We think you need these skills to ace Data Scientist - Foundation in Manchester
Some tips for your application 🫡
Tailor Your Application: Make sure to customise your CV and cover letter for the Data Scientist role. Highlight your Python and SQL skills, and any relevant projects or experiences that showcase your analytical abilities. We want to see how you fit into our mission at thinkmoney!
Show Your Passion: Let your enthusiasm for data science shine through! Share why you're excited about working in financial technology and how you can contribute to our goal of making a difference in people's lives. We love seeing candidates who are genuinely passionate about what they do.
Be Clear and Concise: When writing your application, keep it clear and to the point. Use straightforward language to explain your experiences and skills. Remember, we appreciate good communication, especially when it comes to explaining complex data insights!

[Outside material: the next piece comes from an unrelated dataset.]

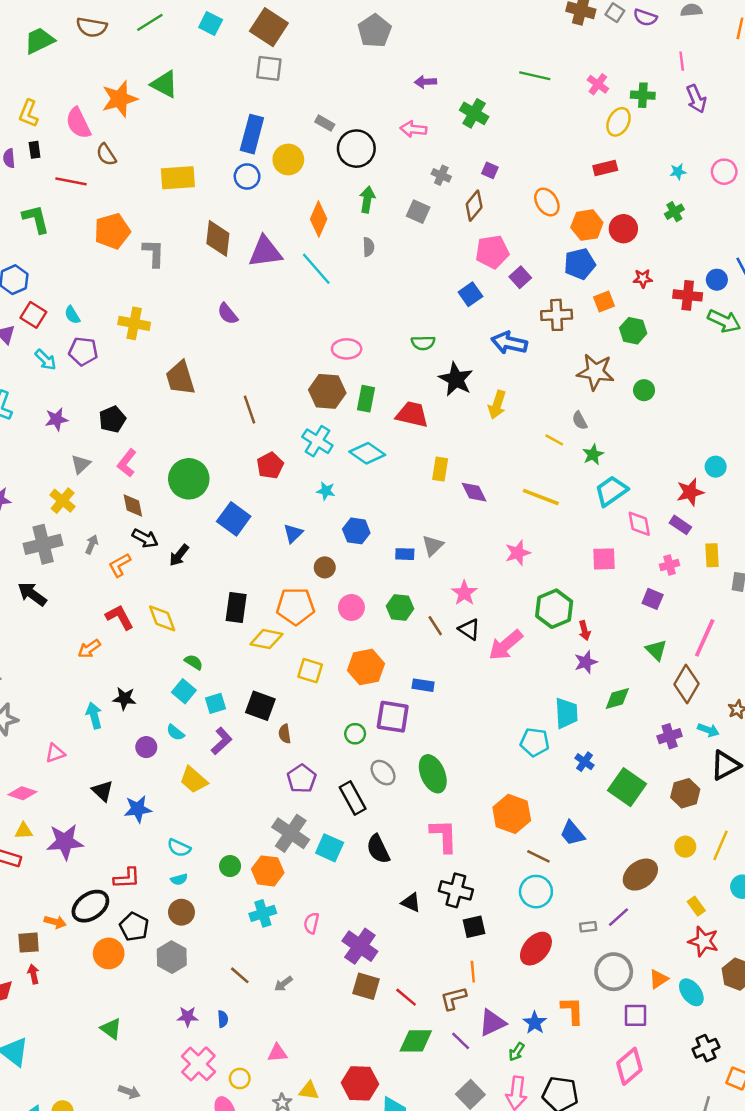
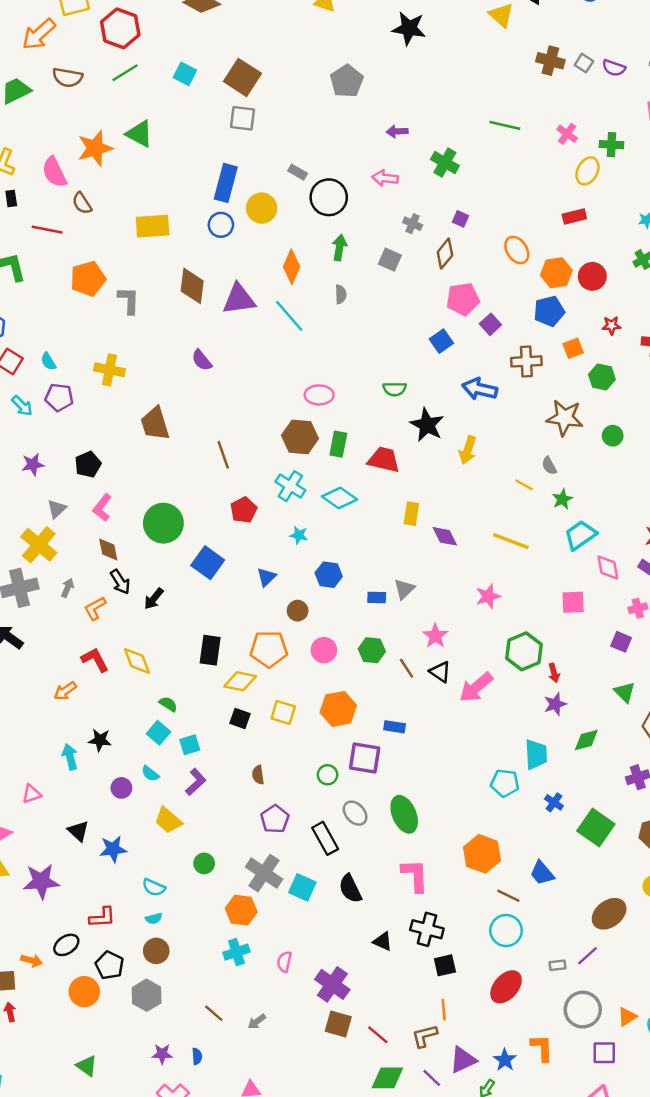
yellow cross: (63, 501) -> (39, 545), size x1.4
black arrow: (145, 538) -> (120, 582), turned 30
black square: (260, 706) -> (240, 718), moved, size x0.7
green circle: (230, 866) -> (204, 863), moved
black ellipse: (90, 906) -> (66, 945), size x0.7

Apply Through Our Website: Don’t forget to submit your application through our website! It’s the best way for us to receive your details and ensures you’re considered for the role. Plus, it shows you’re keen on joining our awesome team at thinkmoney!
How to prepare for a job interview at thinkmoney
✨Know Your Data
Before the interview, brush up on your knowledge of data science concepts, especially those relevant to financial data. Be prepared to discuss how you would handle messy datasets and what techniques you might use to clean and analyse them.
✨Showcase Your Python Skills
Since Python is a key part of the role, be ready to demonstrate your coding skills. You might be asked to solve a problem on the spot, so practice writing clean, readable code and be familiar with libraries like pandas and scikit-learn.
✨Communicate Clearly
Thinkmoney values clear communication, especially when explaining complex analytical outcomes. Practice summarising your past projects or experiences in a way that’s easy for non-specialists to understand, highlighting your ability to convey insights effectively.
✨Embrace Collaboration
This role involves working closely with a team, so be prepared to discuss your experience in collaborative environments. Share examples of how you've worked with others, taken feedback, and contributed to group projects, showcasing your team spirit.